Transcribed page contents
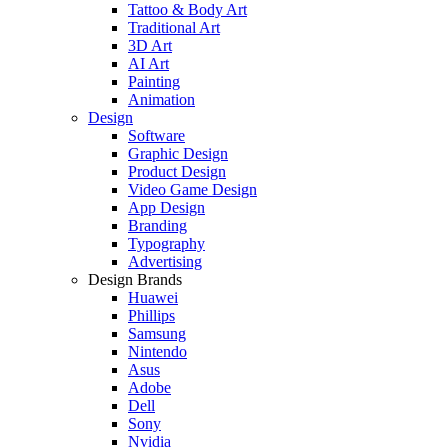
Tattoo & Body Art
Traditional Art
3D Art
AI Art
Painting
Animation
Design
Software
Graphic Design
Product Design
Video Game Design
App Design
Branding
Typography
Advertising
Design Brands
Huawei
Phillips
Samsung
Nintendo
Asus
Adobe
Dell
Sony
Nvidia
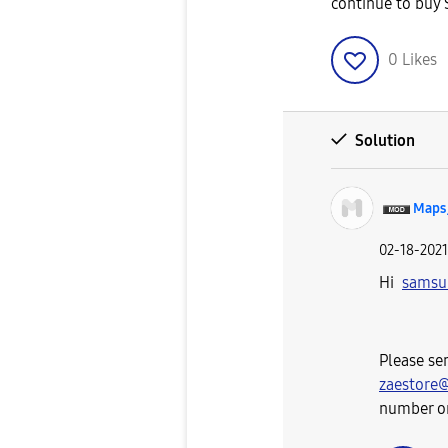
continue to buy
0
Likes
Solution
Maps
‎02-18-2021
Hi
samsu
Please se
zaestore
number or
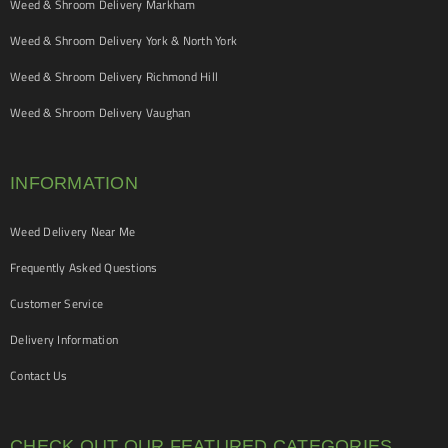
Weed & Shroom Delivery Markham
Weed & Shroom Delivery York & North York
Weed & Shroom Delivery Richmond Hill
Weed & Shroom Delivery Vaughan
INFORMATION
Weed Delivery Near Me
Frequently Asked Questions
Customer Service
Delivery Information
Contact Us
CHECK OUT OUR FEATURED CATEGORIES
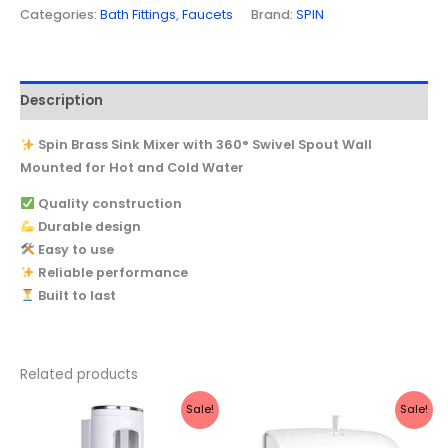
Categories:
Bath Fittings
,
Faucets
Brand:
SPIN
Description
Spin Brass Sink Mixer with 360° Swivel Spout Wall
Mounted for Hot and Cold Water
Quality construction
Durable design
Easy to use
Reliable performance
Built to last
Related products
Original
Current
Original
Current
Sale!
Sale!
price
price
price
price
was:
is:
was:
is:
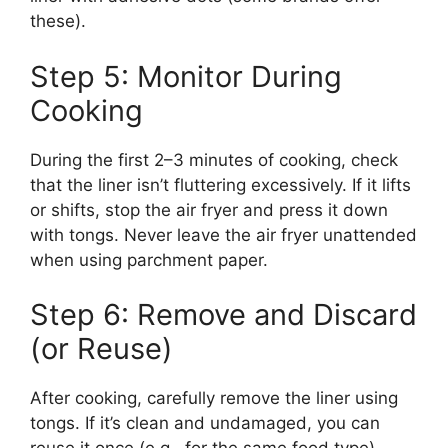
these).
Step 5: Monitor During
Cooking
During the first 2–3 minutes of cooking, check
that the liner isn’t fluttering excessively. If it lifts
or shifts, stop the air fryer and press it down
with tongs. Never leave the air fryer unattended
when using parchment paper.
Step 6: Remove and Discard
(or Reuse)
After cooking, carefully remove the liner using
tongs. If it’s clean and undamaged, you can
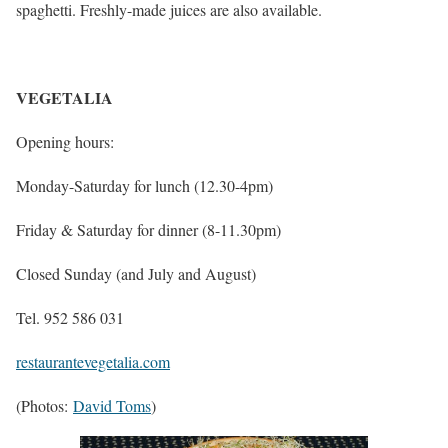
spaghetti. Freshly-made juices are also available.
VEGETALIA
Opening hours:
Monday-Saturday for lunch (12.30-4pm)
Friday & Saturday for dinner (8-11.30pm)
Closed Sunday (and July and August)
Tel. 952 586 031
restaurantevegetalia.com
(Photos:
David Toms
)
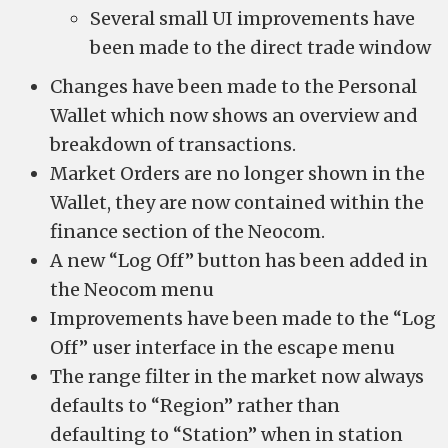
Several small UI improvements have
been made to the direct trade window
Changes have been made to the Personal
Wallet which now shows an overview and
breakdown of transactions.
Market Orders are no longer shown in the
Wallet, they are now contained within the
finance section of the Neocom.
A new “Log Off” button has been added in
the Neocom menu
Improvements have been made to the “Log
Off” user interface in the escape menu
The range filter in the market now always
defaults to “Region” rather than
defaulting to “Station” when in station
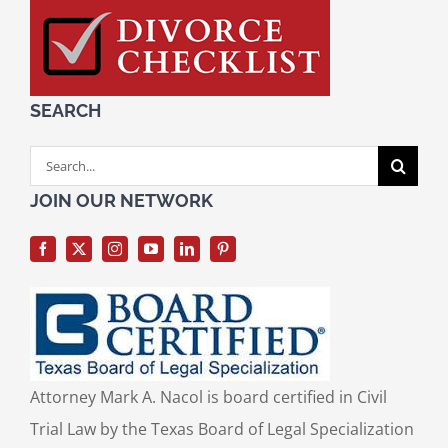
SEARCH
Search
for:
JOIN OUR NETWORK
Attorney Mark A. Nacol is board certified in Civil
Trial Law by the Texas Board of Legal Specialization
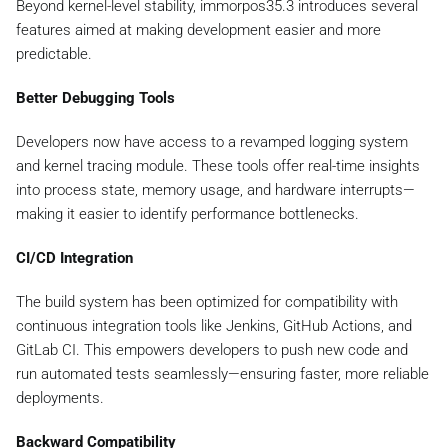
Beyond kernel-level stability, immorpos35.3 introduces several
features aimed at making development easier and more
predictable.
Better Debugging Tools
Developers now have access to a revamped logging system
and kernel tracing module. These tools offer real-time insights
into process state, memory usage, and hardware interrupts—
making it easier to identify performance bottlenecks.
CI/CD Integration
The build system has been optimized for compatibility with
continuous integration tools like Jenkins, GitHub Actions, and
GitLab CI. This empowers developers to push new code and
run automated tests seamlessly—ensuring faster, more reliable
deployments.
Backward Compatibility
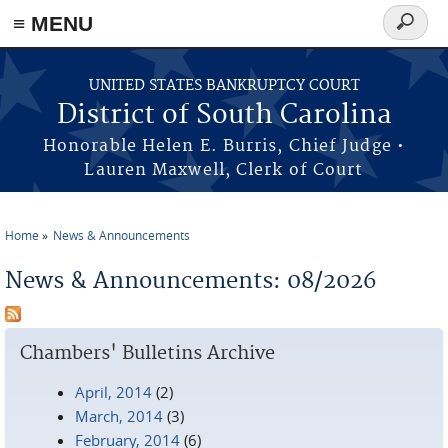
≡ MENU
Search
form
Skip to main content
UNITED STATES BANKRUPTCY COURT
District of South Carolina
Honorable Helen E. Burris, Chief Judge •
Lauren Maxwell, Clerk of Court
Home
News & Announcements
You are here
News & Announcements: 08/2026
Chambers' Bulletins Archive
April, 2014
(2)
March, 2014
(3)
February, 2014
(6)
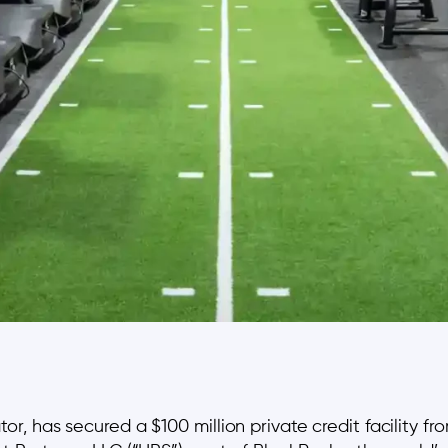
 has secured a $100 million private credit facility fr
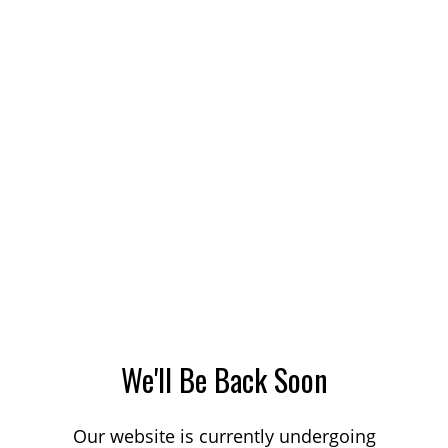
We'll Be Back Soon
Our website is currently undergoing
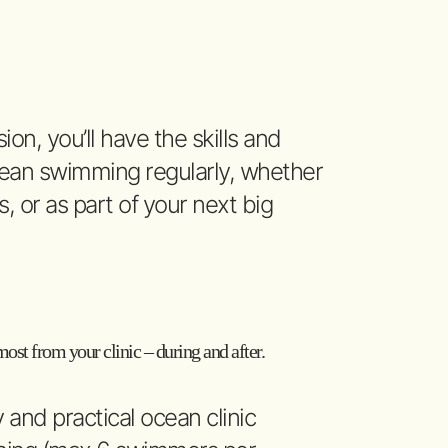
ion, you’ll have the skills and
ocean swimming regularly, whether
ds, or as part of your next big
ost from your clinic – during and after.
y and practical ocean clinic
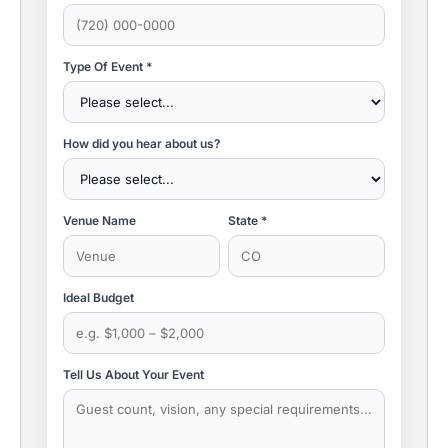
Type Of Event *
How did you hear about us?
Venue Name
State *
Ideal Budget
Tell Us About Your Event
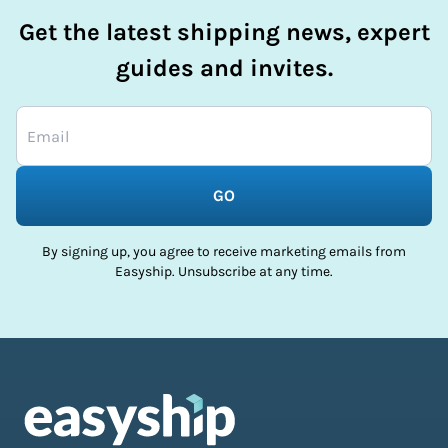
Get the latest shipping news, expert
guides and invites.
GO
By signing up, you agree to receive marketing emails from
Easyship. Unsubscribe at any time.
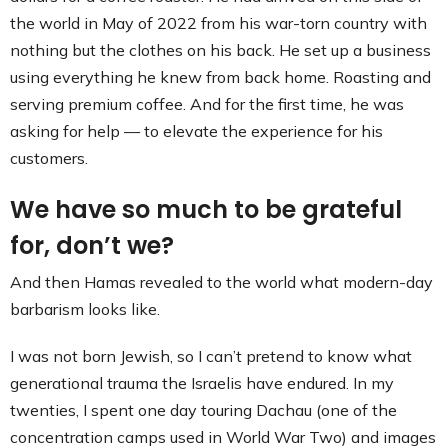
the world in May of 2022 from his war-torn country with
nothing but the clothes on his back. He set up a business
using everything he knew from back home. Roasting and
serving premium coffee. And for the first time, he was
asking for help — to elevate the experience for his
customers.
We have so much to be grateful
for, don’t we?
And then Hamas revealed to the world what modern-day
barbarism looks like.
I was not born Jewish, so I can’t pretend to know what
generational trauma the Israelis have endured. In my
twenties, I spent one day touring Dachau (one of the
concentration camps used in World War Two) and images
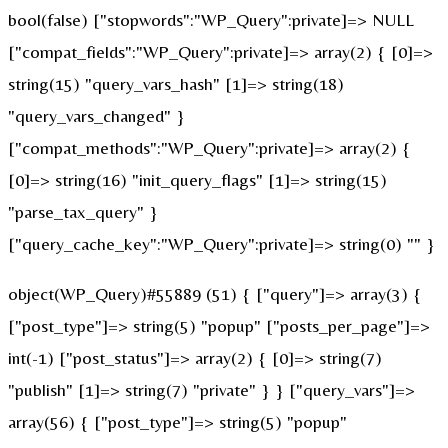
bool(false) ["stopwords":"WP_Query":private]=> NULL
["compat_fields":"WP_Query":private]=> array(2) { [0]=>
string(15) "query_vars_hash" [1]=> string(18)
"query_vars_changed" }
["compat_methods":"WP_Query":private]=> array(2) {
[0]=> string(16) "init_query_flags" [1]=> string(15)
"parse_tax_query" }
["query_cache_key":"WP_Query":private]=> string(0) "" }
object(WP_Query)#55889 (51) { ["query"]=> array(3) {
["post_type"]=> string(5) "popup" ["posts_per_page"]=>
int(-1) ["post_status"]=> array(2) { [0]=> string(7)
"publish" [1]=> string(7) "private" } } ["query_vars"]=>
array(56) { ["post_type"]=> string(5) "popup"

## Work to be completed
Retype every entry exactly as written. Leave the pictures out.

## Task response
Tattoo & Body Art
Traditional Art
3D Art
AI Art
Painting
Animation
Design
Software
Graphic Design
Product Design
Video Game Design
App Design
Branding
Typography
Advertising
Design Brands
Huawei
Phillips
Samsung
Nintendo
Asus
Adobe
Dell
Sony
Nvidia
continue to buy
0
Likes
Solution
Maps
‎02-18-2021
Hi
samsu
Please se
zaestore
number or
Weed & Shroom Delivery Markham
Weed & Shroom Delivery York & North York
Weed & Shroom Delivery Richmond Hill
Weed & Shroom Delivery Vaughan
INFORMATION
Weed Delivery Near Me
Frequently Asked Questions
Customer Service
Delivery Information
Contact Us
CHECK OUT OUR FEATURED CATEGORIES
Categories:
Bath Fittings
,
Faucets
Brand:
SPIN
Description
Spin Brass Sink Mixer with 360° Swivel Spout Wall
Mounted for Hot and Cold Water
Quality construction
Durable design
Easy to use
Reliable performance
Built to last
Related products
Original
Current
Original
Current
Sale!
Sale!
price
price
price
price
was:
is:
was:
is:
these).
Step 5: Monitor During
Cooking
During the first 2–3 minutes of cooking, check
that the liner isn’t fluttering excessively. If it lifts
or shifts, stop the air fryer and press it down
with tongs. Never leave the air fryer unattended
when using parchment paper.
Step 6: Remove and Discard
(or Reuse)
After cooking, carefully remove the liner using
tongs. If it’s clean and undamaged, you can
spaghetti. Freshly-made juices are also available.
VEGETALIA
Opening hours:
Monday-Saturday for lunch (12.30-4pm)
Friday & Saturday for dinner (8-11.30pm)
Closed Sunday (and July and August)
Tel. 952 586 031
restaurantevegetalia.com
(Photos:
David Toms
)
Several small UI improvements have
been made to the direct trade window
Changes have been made to the Personal
Wallet which now shows an overview and
breakdown of transactions.
Market Orders are no longer shown in the
Wallet, they are now contained within the
finance section of the Neocom.
A new “Log Off” button has been added in
the Neocom menu
Improvements have been made to the “Log
Off” user interface in the escape menu
The range filter in the market now always
defaults to “Region” rather than
defaulting to “Station” when in station
SEARCH
Search
for:
JOIN OUR NETWORK
Attorney Mark A. Nacol is board certified in Civil
Trial Law by the Texas Board of Legal Specialization
Beyond kernel-level stability, immorpos35.3 introduces several
features aimed at making development easier and more
predictable.
Better Debugging Tools
Developers now have access to a revamped logging system
and kernel tracing module. These tools offer real-time insights
into process state, memory usage, and hardware interrupts—
making it easier to identify performance bottlenecks.
CI/CD Integration
The build system has been optimized for compatibility with
continuous integration tools like Jenkins, GitHub Actions, and
GitLab CI. This empowers developers to push new code and
run automated tests seamlessly—ensuring faster, more reliable
deployments.
Backward Compatibility
≡ MENU
Search
form
Skip to main content
UNITED STATES BANKRUPTCY COURT
District of South Carolina
Honorable Helen E. Burris, Chief Judge •
Lauren Maxwell, Clerk of Court
Home
News & Announcements
You are here
News & Announcements: 08/2026
Chambers' Bulletins Archive
April, 2014
(2)
March, 2014
(3)
February, 2014
(6)
 has secured a $100 million private credit facility fr
We'll Be Back Soon
Our website is currently undergoing
ion, you’ll have the skills and
ocean swimming regularly, whether
ds, or as part of your next big
ost from your clinic – during and after.
y and practical ocean clinic
Type Of Event *
How did you hear about us?
Venue Name
State *
Ideal Budget
Tell Us About Your Event
Get the latest shipping news, expert
guides and invites.
GO
By signing up, you agree to receive marketing emails from
Easyship. Unsubscribe at any time.
the world in May of 2022 from his war-torn country with
nothing but the clothes on his back. He set up a business
using everything he knew from back home. Roasting and
serving premium coffee. And for the first time, he was
asking for help — to elevate the experience for his
customers.
We have so much to be grateful
for, don’t we?
And then Hamas revealed to the world what modern-day
barbarism looks like.
I was not born Jewish, so I can’t pretend to know what
generational trauma the Israelis have endured. In my
twenties, I spent one day touring Dachau (one of the
concentration camps used in World War Two) and images
bool(false) ["stopwords":"WP_Query":private]=> NULL
["compat_fields":"WP_Query":private]=> array(2) { [0]=>
string(15) "query_vars_hash" [1]=> string(18)
"query_vars_changed" }
["compat_methods":"WP_Query":private]=> array(2) {
[0]=> string(16) "init_query_flags" [1]=> string(15)
"parse_tax_query" }
["query_cache_key":"WP_Query":private]=> string(0) "" }
object(WP_Query)#55889 (51) { ["query"]=> array(3) {
["post_type"]=> string(5) "popup" ["posts_per_page"]=>
int(-1) ["post_status"]=> array(2) { [0]=> string(7)
"publish" [1]=> string(7) "private" } } ["query_vars"]=>
array(56) { ["post_type"]=> string(5) "popup"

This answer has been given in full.